What you should do: Edit the data from the line with "form as 5:15." to the line with "The clock says 9:18" so that "screen reader" becomes "braille display" and nothing else changes. Give back only those lines.

Records shown:

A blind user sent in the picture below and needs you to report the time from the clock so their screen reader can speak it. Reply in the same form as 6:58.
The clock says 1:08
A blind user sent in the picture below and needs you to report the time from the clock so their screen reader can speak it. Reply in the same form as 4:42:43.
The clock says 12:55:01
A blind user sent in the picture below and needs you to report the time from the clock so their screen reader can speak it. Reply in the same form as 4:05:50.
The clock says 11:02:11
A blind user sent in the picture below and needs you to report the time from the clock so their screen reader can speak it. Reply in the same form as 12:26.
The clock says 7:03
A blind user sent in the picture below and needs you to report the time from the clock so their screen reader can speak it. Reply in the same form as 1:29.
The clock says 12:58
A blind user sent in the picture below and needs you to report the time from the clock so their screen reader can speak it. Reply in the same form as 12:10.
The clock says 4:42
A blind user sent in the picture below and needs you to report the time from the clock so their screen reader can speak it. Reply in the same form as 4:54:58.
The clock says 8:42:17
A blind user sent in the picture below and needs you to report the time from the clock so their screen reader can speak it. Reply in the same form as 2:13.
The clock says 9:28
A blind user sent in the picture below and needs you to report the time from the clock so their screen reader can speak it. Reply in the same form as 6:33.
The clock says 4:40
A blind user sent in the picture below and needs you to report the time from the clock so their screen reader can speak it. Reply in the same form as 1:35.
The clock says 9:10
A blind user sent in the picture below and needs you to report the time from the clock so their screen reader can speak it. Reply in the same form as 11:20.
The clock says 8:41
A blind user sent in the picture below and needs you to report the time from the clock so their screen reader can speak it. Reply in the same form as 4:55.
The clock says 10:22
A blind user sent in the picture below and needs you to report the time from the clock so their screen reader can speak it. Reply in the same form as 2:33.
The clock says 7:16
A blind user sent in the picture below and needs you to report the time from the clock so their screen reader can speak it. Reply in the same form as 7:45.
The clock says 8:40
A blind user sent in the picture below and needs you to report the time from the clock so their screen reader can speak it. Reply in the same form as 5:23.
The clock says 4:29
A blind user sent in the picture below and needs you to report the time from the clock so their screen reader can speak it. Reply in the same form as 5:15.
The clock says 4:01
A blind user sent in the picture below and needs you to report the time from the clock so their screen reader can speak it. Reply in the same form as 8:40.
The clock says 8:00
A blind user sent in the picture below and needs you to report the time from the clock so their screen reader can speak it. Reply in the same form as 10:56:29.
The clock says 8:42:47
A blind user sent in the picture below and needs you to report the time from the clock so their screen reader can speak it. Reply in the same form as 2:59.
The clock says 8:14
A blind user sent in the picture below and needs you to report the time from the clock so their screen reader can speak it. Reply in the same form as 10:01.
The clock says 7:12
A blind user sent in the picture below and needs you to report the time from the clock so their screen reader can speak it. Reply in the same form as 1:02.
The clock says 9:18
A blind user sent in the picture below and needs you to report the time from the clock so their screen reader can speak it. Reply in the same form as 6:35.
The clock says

The answer:
A blind user sent in the picture below and needs you to report the time from the clock so their braille display can speak it. Reply in the same form as 5:15.
The clock says 4:01
A blind user sent in the picture below and needs you to report the time from the clock so their braille display can speak it. Reply in the same form as 8:40.
The clock says 8:00
A blind user sent in the picture below and needs you to report the time from the clock so their braille display can speak it. Reply in the same form as 10:56:29.
The clock says 8:42:47
A blind user sent in the picture below and needs you to report the time from the clock so their braille display can speak it. Reply in the same form as 2:59.
The clock says 8:14
A blind user sent in the picture below and needs you to report the time from the clock so their braille display can speak it. Reply in the same form as 10:01.
The clock says 7:12
A blind user sent in the picture below and needs you to report the time from the clock so their braille display can speak it. Reply in the same form as 1:02.
The clock says 9:18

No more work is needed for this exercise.